Zeugnistag
30. Januar 2015
Traditionell blieb die Küche kalt, der Italiener buk für uns Pizza. Seit dem allerersten Zeugnis, das der Große damals heimbrachte bis zum letzten in … Jahren werden wir diese Tradition hochhalten.
Überraschungen gab es keine. Der Jüngste hat in Mathe eine zwei geschafft, die wiegt dreimal so viel wie die vier in Deutsch und Hey! Hab ich es schon erwähnt? Er hat einen Ausbildungsplatz! Zurücklehnen darf er sich nicht, denn die Versetzung muss schon noch klappen. Aber er strengt sich an, das reicht.
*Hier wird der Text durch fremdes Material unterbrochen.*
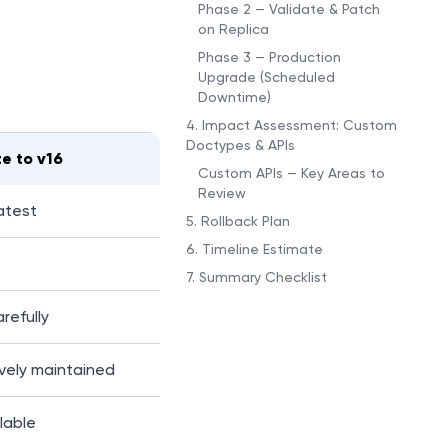
Phase 2 — Validate & Patch
on Replica
Phase 3 — Production
Upgrade (Scheduled
Downtime)
4. Impact Assessment: Custom
Doctypes & APIs
e to v16
Custom APIs — Key Areas to
Review
latest
5. Rollback Plan
6. Timeline Estimate
7. Summary Checklist
refully
vely maintained
lable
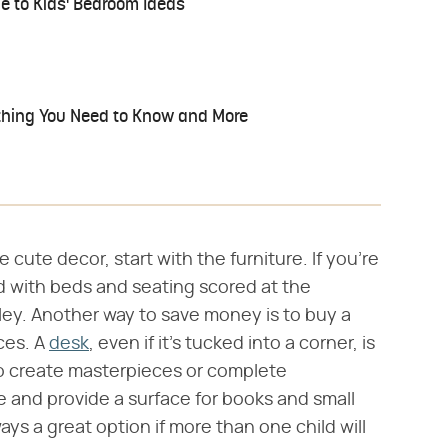
ide to Kids' Bedroom Ideas
thing You Need to Know and More
cute decor, start with the furniture. If you're
ed with beds and seating scored at the
lley. Another way to save money is to buy a
ces. A
desk
, even if it's tucked into a corner, is
 to create masterpieces or complete
 and provide a surface for books and small
ays a great option if more than one child will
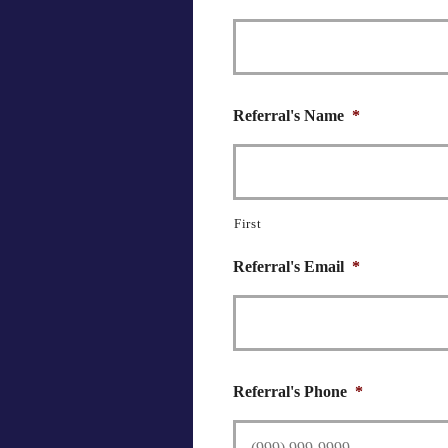
Referral's Name
*
First
Referral's Email
*
Referral's Phone
*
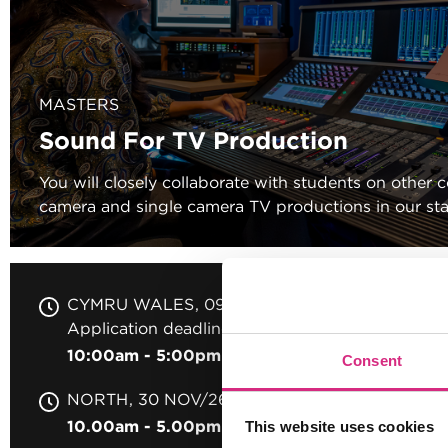
MASTERS
Sound For TV Production
You will closely collaborate with students on other 
camera and single camera TV productions in our stat
CYMRU WALES
09 SEP/26
Application deadline 31 Aug 2026
10:00am - 5:00pm
2 days
Full-time
In per
Consent
NORTH
30 NOV/26
10.00am - 5.00pm
2 Days
Full-time
In per
This website uses cookies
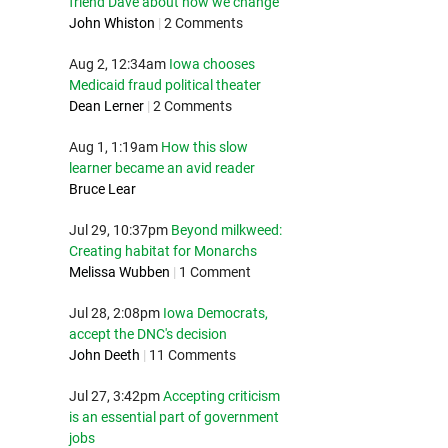
friend Dave about how we change
John Whiston
|
2 Comments
Aug 2, 12:34am
Iowa chooses
Medicaid fraud political theater
Dean Lerner
|
2 Comments
Aug 1, 1:19am
How this slow
learner became an avid reader
Bruce Lear
Jul 29, 10:37pm
Beyond milkweed:
Creating habitat for Monarchs
Melissa Wubben
|
1 Comment
Jul 28, 2:08pm
Iowa Democrats,
accept the DNC's decision
John Deeth
|
11 Comments
Jul 27, 3:42pm
Accepting criticism
is an essential part of government
jobs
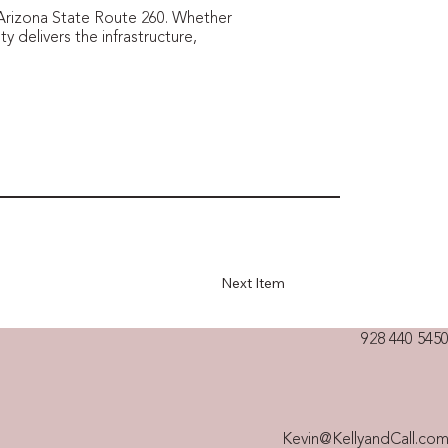
g Arizona State Route 260. Whether
ty delivers the infrastructure,
Next Item
928 440 5450
Kevin@KellyandCall.co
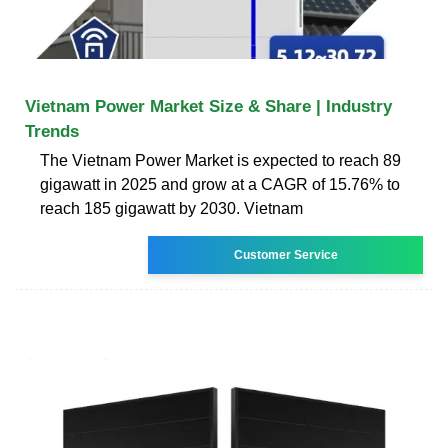
Vietnam Power Market Size & Share | Industry
Trends
The Vietnam Power Market is expected to reach 89
gigawatt in 2025 and grow at a CAGR of 15.76% to
reach 185 gigawatt by 2030. Vietnam
Customer Service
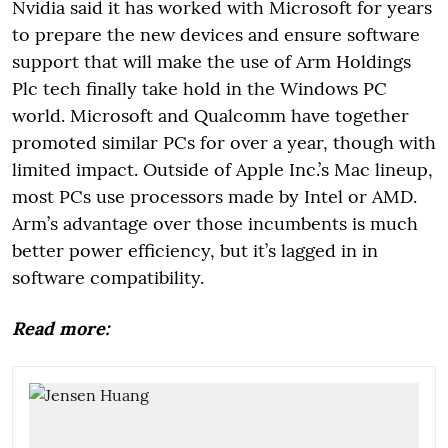
Nvidia said it has worked with Microsoft for years
to prepare the new devices and ensure software
support that will make the use of Arm Holdings
Plc tech finally take hold in the Windows PC
world. Microsoft and Qualcomm have together
promoted similar PCs for over a year, though with
limited impact. Outside of Apple Inc.’s Mac lineup,
most PCs use processors made by Intel or AMD.
Arm’s advantage over those incumbents is much
better power efficiency, but it’s lagged in in
software compatibility.
Read more:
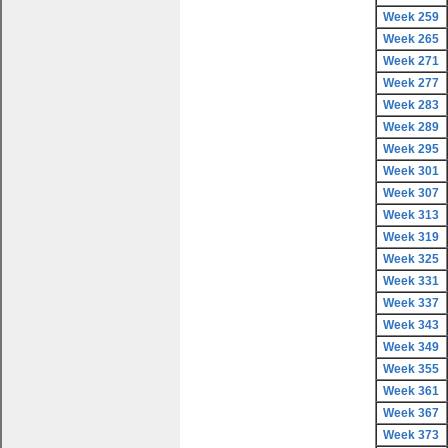
Week 259
Week 265
Week 271
Week 277
Week 283
Week 289
Week 295
Week 301
Week 307
Week 313
Week 319
Week 325
Week 331
Week 337
Week 343
Week 349
Week 355
Week 361
Week 367
Week 373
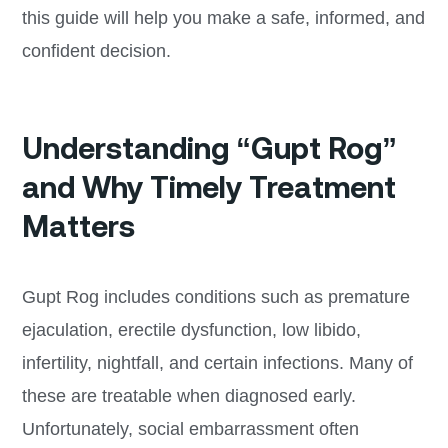
this guide will help you make a safe, informed, and
confident decision.
Understanding “Gupt Rog”
and Why Timely Treatment
Matters
Gupt Rog includes conditions such as premature
ejaculation, erectile dysfunction, low libido,
infertility, nightfall, and certain infections. Many of
these are treatable when diagnosed early.
Unfortunately, social embarrassment often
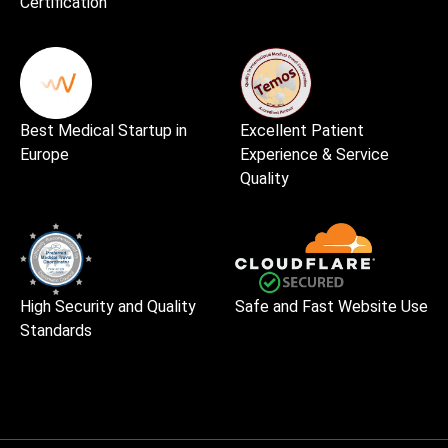
Certification
Best Medical Startup in
Excellent Patient
Europe
Experience & Service
Quality
High Security and Quality
Safe and Fast Website Use
Standards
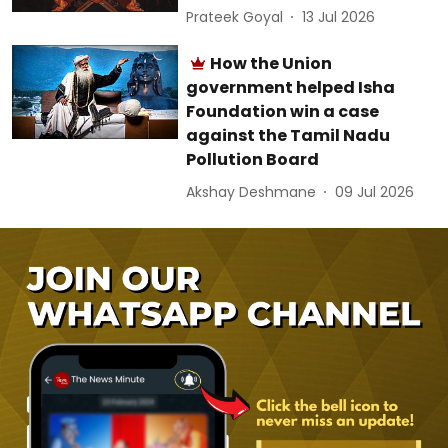
Prateek Goyal
13 Jul 2026
How the Union
government helped Isha
Foundation win a case
against the Tamil Nadu
Pollution Board
Akshay Deshmane
09 Jul 2026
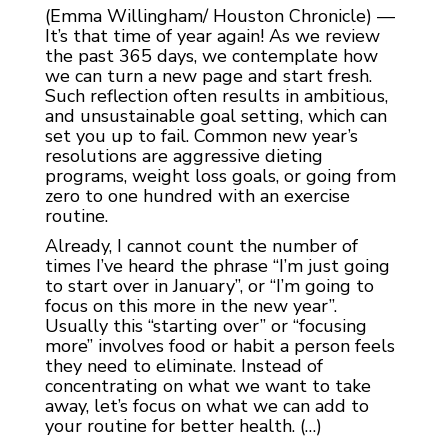
(Emma Willingham/ Houston Chronicle) —
It’s that time of year again! As we review
the past 365 days, we contemplate how
we can turn a new page and start fresh.
Such reflection often results in ambitious,
and unsustainable goal setting, which can
set you up to fail. Common new year’s
resolutions are aggressive dieting
programs, weight loss goals, or going from
zero to one hundred with an exercise
routine.
Already, I cannot count the number of
times I’ve heard the phrase “I’m just going
to start over in January”, or “I’m going to
focus on this more in the new year”.
Usually this “starting over” or “focusing
more” involves food or habit a person feels
they need to eliminate. Instead of
concentrating on what we want to take
away, let’s focus on what we can add to
your routine for better health. (…)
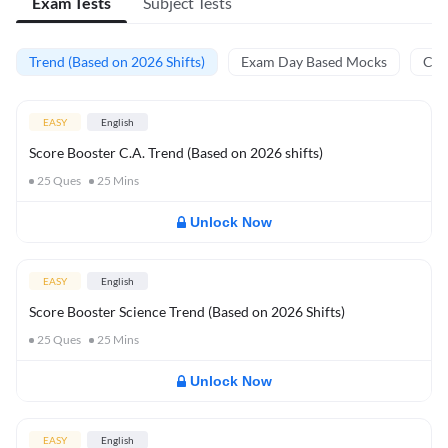
Exam Tests
Subject Tests
Trend (Based on 2026 Shifts)
Exam Day Based Mocks
Curr
EASY
English
Score Booster C.A. Trend (Based on 2026 shifts)
25
Ques
25
Mins
Unlock Now
EASY
English
Score Booster Science Trend (Based on 2026 Shifts)
25
Ques
25
Mins
Unlock Now
EASY
English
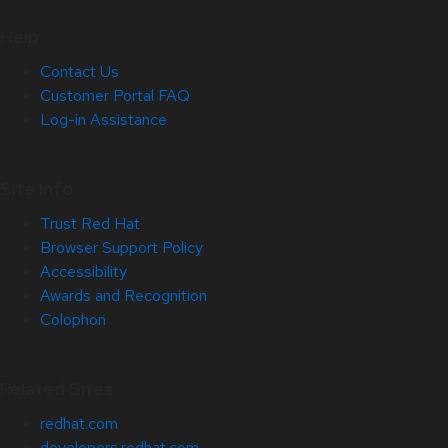
Help
Contact Us
Customer Portal FAQ
Log-in Assistance
Site Info
Trust Red Hat
Browser Support Policy
Accessibility
Awards and Recognition
Colophon
Related Sites
redhat.com
developers.redhat.com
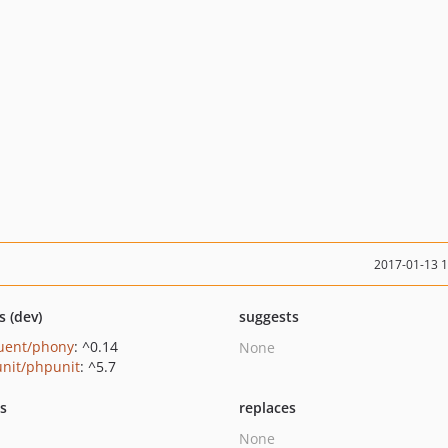
2017-01-13 
s (dev)
suggests
uent/phony
: ^0.14
None
nit/phpunit
: ^5.7
ts
replaces
None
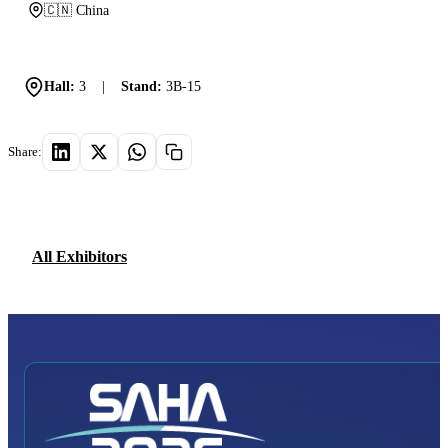
🇨🇳 China
Hall:
3
|
Stand:
3B-15
Share:
All Exhibitors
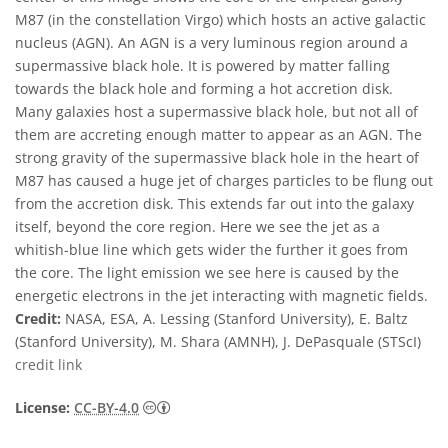
M87 (in the constellation Virgo) which hosts an active galactic
nucleus (AGN). An AGN is a very luminous region around a
supermassive black hole. It is powered by matter falling
towards the black hole and forming a hot accretion disk.
Many galaxies host a supermassive black hole, but not all of
them are accreting enough matter to appear as an AGN. The
strong gravity of the supermassive black hole in the heart of
M87 has caused a huge jet of charges particles to be flung out
from the accretion disk. This extends far out into the galaxy
itself, beyond the core region. Here we see the jet as a
whitish-blue line which gets wider the further it goes from
the core. The light emission we see here is caused by the
energetic electrons in the jet interacting with magnetic fields.
Credit:
NASA, ESA, A. Lessing (Stanford University), E. Baltz
(Stanford University), M. Shara (AMNH), J. DePasquale (STScI)
credit link
Creative Commons 姓名標示 4.0 國際 (CC BY
License:
CC-BY-4.0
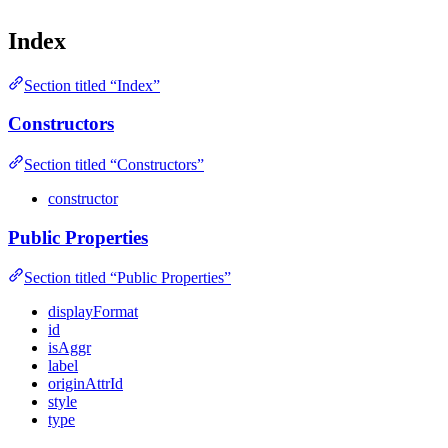
Index
Section titled “Index”
Constructors
Section titled “Constructors”
constructor
Public Properties
Section titled “Public Properties”
displayFormat
id
isAggr
label
originAttrId
style
type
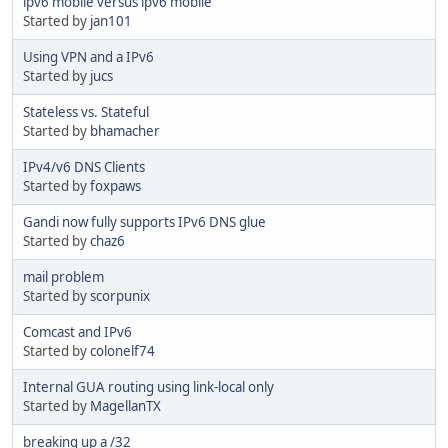
ipv6 mobile versus ipv6 mobile
Started by
jan101
Using VPN and a IPv6
Started by
jucs
Stateless vs. Stateful
Started by
bhamacher
IPv4/v6 DNS Clients
Started by
foxpaws
Gandi now fully supports IPv6 DNS glue
Started by
chaz6
mail problem
Started by
scorpunix
Comcast and IPv6
Started by
colonelf74
Internal GUA routing using link-local only
Started by
MagellanTX
breaking up a /32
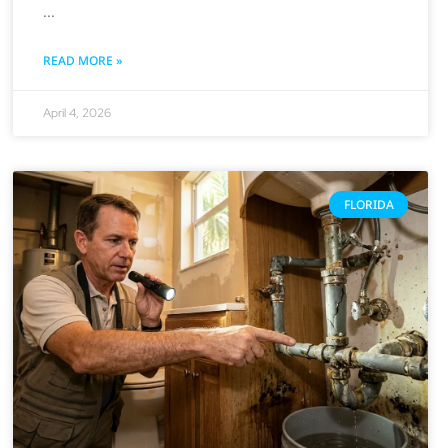
READ MORE »
April 4, 2026
FLORIDA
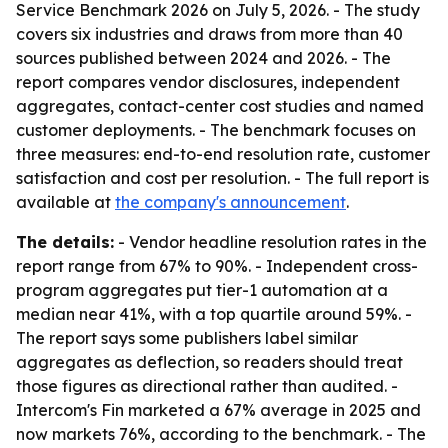
Service Benchmark 2026 on July 5, 2026. - The study
covers six industries and draws from more than 40
sources published between 2024 and 2026. - The
report compares vendor disclosures, independent
aggregates, contact-center cost studies and named
customer deployments. - The benchmark focuses on
three measures: end-to-end resolution rate, customer
satisfaction and cost per resolution. - The full report is
available at
the company's announcement
.
The details:
- Vendor headline resolution rates in the
report range from 67% to 90%. - Independent cross-
program aggregates put tier-1 automation at a
median near 41%, with a top quartile around 59%. -
The report says some publishers label similar
aggregates as deflection, so readers should treat
those figures as directional rather than audited. -
Intercom's Fin marketed a 67% average in 2025 and
now markets 76%, according to the benchmark. - The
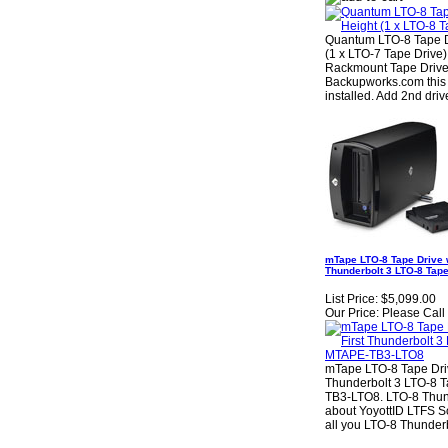
Quantum LTO-8 Tape D
(1 x LTO-7 Tape Driv
Rackmount Tape Drive
Backupworks.com this 
installed. Add 2nd dr
mTape LTO-8 Tape Drive w
Thunderbolt 3 LTO-8 Tap
List Price:
$5,099.00
Our Price:
Please Call f
mTape LTO-8 Tape Driv
Thunderbolt 3 LTO-8 
TB3-LTO8. LTO-8 Thund
about YoyottID LTFS S
all you LTO-8 Thunder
Die Tochter hat in Mathe auch eine zwei, was sie schon ein bißchen ärgert, denn hauptsächlich hat sie Einsen in ihrem Zeugnis stehen. Das sieht schon sehr cool aus, dieses Streberzeugnis und wenn ich Ihnen jetzt erzähle, welchen Preis solch ein Zeugnis kostet, verzeihen Sie vielleicht Ihrem Kind die eine oder andere nicht so dolle Note.
Ehrgeiz ist gut. Der Wunsch, gute Leistungen zu bringen, sich zu bilden, voranzukommen, ist toll. Ich freue mich sehr, dass die Tochter nicht die lässige Einstellung zum Lernen mit ihrem großen Bruder teilt. Unglücklicherweise schlägt das Pendel bei ihr bis ins Extreme. Gute Noten reichen nicht, es müssen die besten Noten sein. Nicht nur in den Lieblingsfächern, in allen Fächern. Dies führt dazu, dass sie nach den Hausaufgaben sehr viel Zeit am Schreibtisch verbringt um zu lernen. Oder Bilder für den Kunstunterricht zu zeichnen, Klimadiagramme für Erdkunde auswendig zu lernen und stundenlang irgendwelche Sachen zu recherchieren. Falls Sie jetzt das „Wenn es ihr Spaß macht, warum nicht?“- Argument bringen wollen – Sie haben natürlich recht. Es macht ihr Spaß, sie lernt leicht und hat ein echtes Talent für diesen naturwissenschaftlichen Bereich. Aber die Menge macht es. Da sie neben der Schule aktiv in der Jugendarbeit tätig ist, eine Kindergruppe betreut, Freizeiten plant, zweimal wöchentlich Sport treibt, Freundinnen trifft und den Spaß an Partys entdeckt hat, hat sie langsam zu wenig Stunden am Tag zu Verfügung. Hermines Zeitumkehrer wäre das weltbeste Geschenk für sie.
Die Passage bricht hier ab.